I hate going to church.
There, I've said it! I know it's a terrible thing to admit to, but right now it's really true. I dread Sundays so much.
It's nothing to do with the religion part of church or the people at church. Still love all of that. It's just the stress of dealing with my kids on Sunday mornings!
Since we have early church right now, I get up at 6:30 to get showered and dressed and gather all the snacks and diapers and sippies and everything else needed for the kids. Then I try and drag everyone else out of bed and get them ready to go. Brekken is usually happy to get up and go, but he's the only one. Then I'm trying to get the kids fed and dressed for church while Aaron gets himself ready. On days like yesterday it's really hard because the kids are cranky and they don't want to eat (or at least they don't want to eat anything that I'm offering) so I'm fighting with them over every bite. But I can't just give up and let them not eat because they have to get through the next 2 1/2 - 3 hours before there's a chance to eat again. Then it's time to wrestle them into church clothes, which none of them want to put on.
By the time the kids and Aaron are ready to go, we're usually running late. That stresses me out, because I have to be there in time to lead the opening hymn. So if I come in late, it's really obvious. Then I have a bit of a break because Aaron takes Haley and Preston to Primary and I just have Brekken for the first two hours. Brekken is easy to deal with. Give him a snack or a bottle and a toy and he's happy. But then it's time for Sacrament meeting, and that's when things really go downhill...

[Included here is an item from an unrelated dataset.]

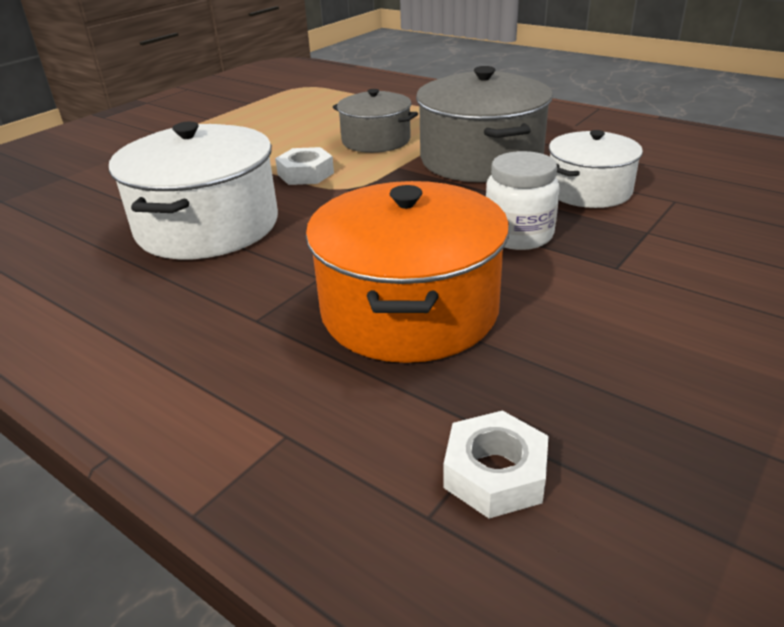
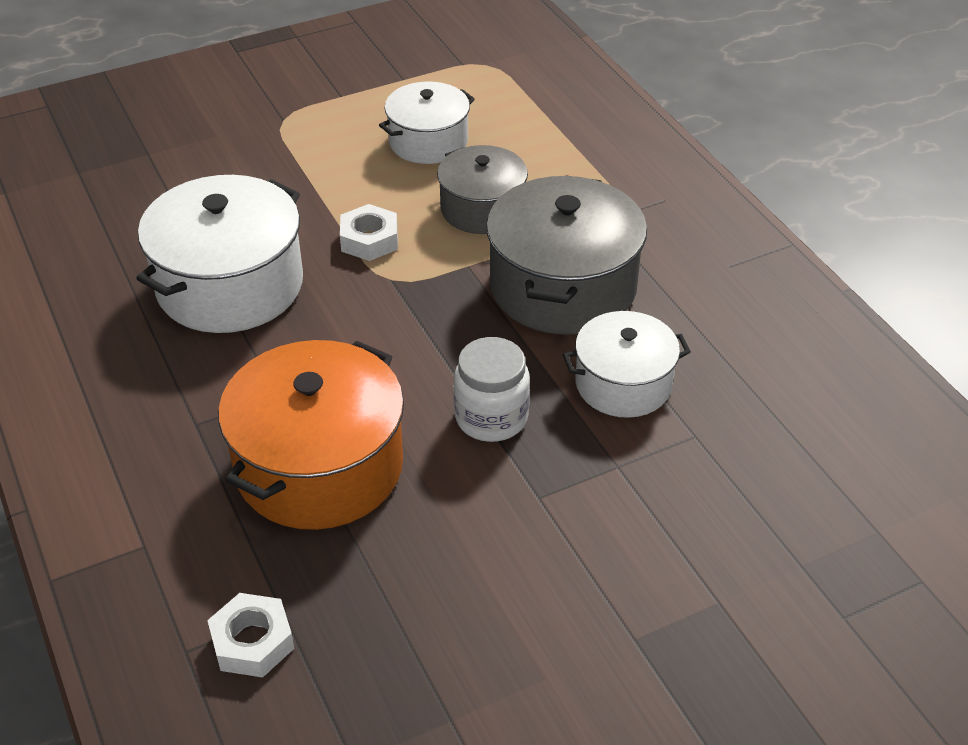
camera: 25 degrees right, 10 degrees up
(299, 122) = (428, 141): none -> white pot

Haley & Preston immediately start whining for snacks. So I'll often give them a little snack before the meeting starts. But that's never enough. And they're whining and tired of being there. And Preston wants to run off. And by that time Brekken is tired and cranky too. And Aaron always has to help pass the Sacrament, so he's not there to help. So as the meeting starts I'm trying to get them to be quiet and sit still and stop whining and all of that is made more difficult because I'm trying to do it at a whisper to try not to further annoy everyone sitting around us. Then the bread and water come around and I'm trying to manage to help the kids get some without Brekken diving headfirst into the tray or Preston helping himself to an entire handful instead of a single piece. And of course, the person passing the trays is standing there waiting to get the tray back as I'm trying to manage all of this and taking way longer than necessary. And then Preston cries because he wants more and Haley is usually whining at me about something or other. And neither of them will be quiet so everyone in the chapel gets to hear it all.
Things get a little better once Aaron comes back to sit with us after the Sacrament, but there's still so much whining and loudness and trying to escape under the benches and fighting with each other and on and on... I'm just so tired of it. I don't hear anything the speakers say because I'm always so busy dealing with the kids. By the end of church I'm tired and cranky right along with the kids.
I know it will get better as the kids get older, but right now that feels like a long time away!